According to an integral calculator, the answer to this question is $$(-2 \tan^{-1}(1-\sqrt(2) \sqrt(\tan(x)))+2 \tan^{-1}(\sqrt(2) \sqrt(\tan(x))+1)+\log(\tan(x)-\sqrt(2) \sqrt(\tan(x))+1)-\log(\tan(x)+\sqrt(2) \sqrt(\tan(x))+1))/(2 \sqrt(2))+C.$$
Is the question as complicated as the answer looks?

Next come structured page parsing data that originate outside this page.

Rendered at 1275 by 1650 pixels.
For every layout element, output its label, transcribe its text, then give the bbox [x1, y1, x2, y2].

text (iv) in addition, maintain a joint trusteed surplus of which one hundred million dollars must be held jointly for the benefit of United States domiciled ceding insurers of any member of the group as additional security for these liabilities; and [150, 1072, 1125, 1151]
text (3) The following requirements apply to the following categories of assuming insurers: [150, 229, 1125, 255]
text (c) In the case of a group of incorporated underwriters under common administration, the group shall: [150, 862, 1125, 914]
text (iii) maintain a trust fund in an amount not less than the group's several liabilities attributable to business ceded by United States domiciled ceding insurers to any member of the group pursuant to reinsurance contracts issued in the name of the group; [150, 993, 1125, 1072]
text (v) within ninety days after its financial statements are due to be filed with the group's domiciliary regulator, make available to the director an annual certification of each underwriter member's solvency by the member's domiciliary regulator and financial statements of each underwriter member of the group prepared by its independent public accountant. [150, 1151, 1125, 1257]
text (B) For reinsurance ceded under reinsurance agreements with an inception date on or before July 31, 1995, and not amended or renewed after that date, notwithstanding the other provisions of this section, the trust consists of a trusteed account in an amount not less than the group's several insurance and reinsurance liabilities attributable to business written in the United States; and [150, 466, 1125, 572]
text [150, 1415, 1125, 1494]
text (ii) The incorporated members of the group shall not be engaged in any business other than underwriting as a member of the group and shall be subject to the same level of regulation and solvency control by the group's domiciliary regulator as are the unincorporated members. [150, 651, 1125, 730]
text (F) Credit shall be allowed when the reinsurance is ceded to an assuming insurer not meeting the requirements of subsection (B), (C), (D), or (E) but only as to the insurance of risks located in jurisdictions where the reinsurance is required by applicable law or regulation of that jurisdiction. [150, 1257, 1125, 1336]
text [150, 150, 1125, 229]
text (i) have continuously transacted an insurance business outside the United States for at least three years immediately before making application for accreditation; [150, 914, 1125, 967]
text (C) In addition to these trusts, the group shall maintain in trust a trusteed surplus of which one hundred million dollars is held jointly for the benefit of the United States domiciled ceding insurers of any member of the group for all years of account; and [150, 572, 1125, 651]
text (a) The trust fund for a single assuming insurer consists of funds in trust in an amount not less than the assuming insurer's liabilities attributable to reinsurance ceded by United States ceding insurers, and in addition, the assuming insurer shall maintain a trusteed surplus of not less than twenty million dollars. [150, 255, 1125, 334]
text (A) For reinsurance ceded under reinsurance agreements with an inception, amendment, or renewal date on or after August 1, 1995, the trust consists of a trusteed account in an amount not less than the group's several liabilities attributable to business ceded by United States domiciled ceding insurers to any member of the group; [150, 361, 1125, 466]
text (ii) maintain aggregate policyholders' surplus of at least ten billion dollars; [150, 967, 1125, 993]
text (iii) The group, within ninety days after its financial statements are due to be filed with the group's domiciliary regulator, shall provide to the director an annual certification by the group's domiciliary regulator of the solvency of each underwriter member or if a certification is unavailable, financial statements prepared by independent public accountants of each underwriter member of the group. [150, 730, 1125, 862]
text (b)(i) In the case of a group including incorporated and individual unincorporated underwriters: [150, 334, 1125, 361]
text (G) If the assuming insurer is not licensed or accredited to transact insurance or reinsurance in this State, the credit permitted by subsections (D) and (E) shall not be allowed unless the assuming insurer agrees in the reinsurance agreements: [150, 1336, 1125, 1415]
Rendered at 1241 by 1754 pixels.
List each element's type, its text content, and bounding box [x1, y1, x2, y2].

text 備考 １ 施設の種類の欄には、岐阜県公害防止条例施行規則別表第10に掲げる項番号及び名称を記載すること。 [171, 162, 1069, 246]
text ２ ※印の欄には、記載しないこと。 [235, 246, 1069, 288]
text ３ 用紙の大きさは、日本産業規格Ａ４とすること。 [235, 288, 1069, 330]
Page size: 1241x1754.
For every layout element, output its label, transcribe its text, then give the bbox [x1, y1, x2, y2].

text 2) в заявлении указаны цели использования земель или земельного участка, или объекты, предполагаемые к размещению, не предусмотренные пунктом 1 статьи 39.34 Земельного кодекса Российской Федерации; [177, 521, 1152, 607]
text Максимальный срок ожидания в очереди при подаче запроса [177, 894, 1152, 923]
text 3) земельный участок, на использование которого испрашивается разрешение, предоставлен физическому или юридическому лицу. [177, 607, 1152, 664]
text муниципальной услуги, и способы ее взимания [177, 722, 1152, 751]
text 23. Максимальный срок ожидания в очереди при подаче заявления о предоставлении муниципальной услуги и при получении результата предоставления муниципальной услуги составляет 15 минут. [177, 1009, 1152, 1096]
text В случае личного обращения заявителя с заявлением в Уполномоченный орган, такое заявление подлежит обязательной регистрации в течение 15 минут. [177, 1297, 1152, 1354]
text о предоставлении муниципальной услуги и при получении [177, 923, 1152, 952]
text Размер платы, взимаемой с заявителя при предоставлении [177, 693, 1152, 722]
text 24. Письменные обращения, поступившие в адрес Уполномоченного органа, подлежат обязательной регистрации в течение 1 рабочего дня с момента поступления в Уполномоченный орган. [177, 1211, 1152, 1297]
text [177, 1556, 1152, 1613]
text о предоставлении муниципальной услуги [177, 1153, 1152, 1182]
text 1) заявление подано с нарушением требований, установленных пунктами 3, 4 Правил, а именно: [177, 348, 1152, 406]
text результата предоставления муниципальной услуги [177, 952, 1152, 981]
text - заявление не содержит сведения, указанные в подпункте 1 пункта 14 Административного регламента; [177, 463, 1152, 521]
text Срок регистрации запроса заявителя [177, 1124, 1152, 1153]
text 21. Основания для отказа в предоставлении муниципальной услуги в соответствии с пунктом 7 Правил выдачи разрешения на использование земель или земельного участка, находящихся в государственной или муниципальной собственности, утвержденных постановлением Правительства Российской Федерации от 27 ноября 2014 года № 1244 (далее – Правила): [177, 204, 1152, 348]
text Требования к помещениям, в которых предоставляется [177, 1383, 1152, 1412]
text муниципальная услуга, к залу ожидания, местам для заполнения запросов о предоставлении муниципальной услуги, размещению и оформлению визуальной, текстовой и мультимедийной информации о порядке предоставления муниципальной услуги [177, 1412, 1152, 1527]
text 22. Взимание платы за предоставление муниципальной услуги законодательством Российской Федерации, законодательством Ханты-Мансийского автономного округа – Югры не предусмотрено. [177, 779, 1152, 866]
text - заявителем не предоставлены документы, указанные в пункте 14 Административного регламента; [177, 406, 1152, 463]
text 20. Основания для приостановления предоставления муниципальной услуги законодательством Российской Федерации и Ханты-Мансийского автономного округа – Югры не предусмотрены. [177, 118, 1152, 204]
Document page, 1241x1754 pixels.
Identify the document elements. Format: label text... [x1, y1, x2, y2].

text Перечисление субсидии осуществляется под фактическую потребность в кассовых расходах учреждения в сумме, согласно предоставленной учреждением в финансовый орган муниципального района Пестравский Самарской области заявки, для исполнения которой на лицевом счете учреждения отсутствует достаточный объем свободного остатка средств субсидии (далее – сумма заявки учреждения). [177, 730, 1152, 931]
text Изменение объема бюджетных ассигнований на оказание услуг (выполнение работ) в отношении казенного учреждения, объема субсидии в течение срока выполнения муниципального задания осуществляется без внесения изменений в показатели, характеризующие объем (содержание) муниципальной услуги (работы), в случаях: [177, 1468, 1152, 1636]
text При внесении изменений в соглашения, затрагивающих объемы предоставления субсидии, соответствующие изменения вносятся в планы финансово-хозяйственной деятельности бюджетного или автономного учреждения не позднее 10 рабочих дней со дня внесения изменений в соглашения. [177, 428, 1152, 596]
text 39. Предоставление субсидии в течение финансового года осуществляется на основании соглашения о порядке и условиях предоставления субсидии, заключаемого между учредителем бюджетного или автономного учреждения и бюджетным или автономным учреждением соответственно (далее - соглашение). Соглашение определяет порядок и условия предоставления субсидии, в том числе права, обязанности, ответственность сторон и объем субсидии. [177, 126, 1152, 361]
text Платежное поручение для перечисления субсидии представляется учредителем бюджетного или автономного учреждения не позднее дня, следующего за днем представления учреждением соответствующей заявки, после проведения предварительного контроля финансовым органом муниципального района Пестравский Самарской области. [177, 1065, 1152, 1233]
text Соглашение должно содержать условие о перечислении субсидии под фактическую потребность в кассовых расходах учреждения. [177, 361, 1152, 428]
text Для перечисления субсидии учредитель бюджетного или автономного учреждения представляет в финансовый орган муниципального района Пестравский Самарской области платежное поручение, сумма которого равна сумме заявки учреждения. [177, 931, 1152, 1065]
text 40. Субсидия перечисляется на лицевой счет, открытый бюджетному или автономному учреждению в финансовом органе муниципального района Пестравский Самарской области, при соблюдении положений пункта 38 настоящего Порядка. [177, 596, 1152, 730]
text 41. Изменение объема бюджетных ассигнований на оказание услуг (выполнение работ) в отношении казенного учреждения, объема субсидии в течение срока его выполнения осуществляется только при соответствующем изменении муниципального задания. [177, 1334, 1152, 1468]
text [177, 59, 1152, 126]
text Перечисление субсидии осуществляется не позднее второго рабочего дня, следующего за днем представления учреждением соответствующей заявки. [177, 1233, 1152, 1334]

setting $t=\sqrt{\tan(x)}$ then we get $$dt=\frac{1}{2}(\tan(x)^{-1/2}(1+\tan(x)^2)dx$$ and from here we get $$\frac{2\sqrt{\tan(x)}}{1+\tan(x)^2}dt=dx$$ and expressing by $t$ we get $$dx=\frac{2t}{1+t^4}dt$$
Notice, let $\sqrt{\tan x}=u\implies \frac{\sec^2x}{2\sqrt{\tan x}}\ dx=du$ or $dx=\frac{2u}{1+u^4}\ du$
$$\int \sqrt{\tan x}\ dx=\int u\frac{2u}{1+u^4}\ du$$ $$=\int \frac{2}{u^2+\frac{1}{u^2}}\ du$$ $$=\int \frac{\left(1+\frac{1}{u^2}\right)+\left(1-\frac{1}{u^2}\right)}{u^2+\frac{1}{u^2}}\ du$$
$$=\int \frac{\left(1+\frac{1}{u^2}\right)}{\left(u-\frac{1}{u}\right)^2+2}\ du+\int \frac{\left(1-\frac{1}{u^2}\right)}{\left(u+\frac{1}{u}\right)^2-2}\ du$$
$$=\int \frac{d\left(u-\frac{1}{u}\right)}{\left(u-\frac{1}{u}\right)^2+(\sqrt2)^2}+\int \frac{d\left(u+\frac{1}{u}\right)}{\left(u+\frac{1}{u}\right)^2-(\sqrt2)^2}$$ $$=\frac{1}{\sqrt 2}\tan^{-1}\left(\frac{u-\frac{1}{u}}{\sqrt 2}\right)+\frac{1}{2\sqrt 2}\ln\left|\frac{u+\frac{1}{u}-\sqrt 2}{u+\frac{1}{u}+\sqrt 2}\right|+c$$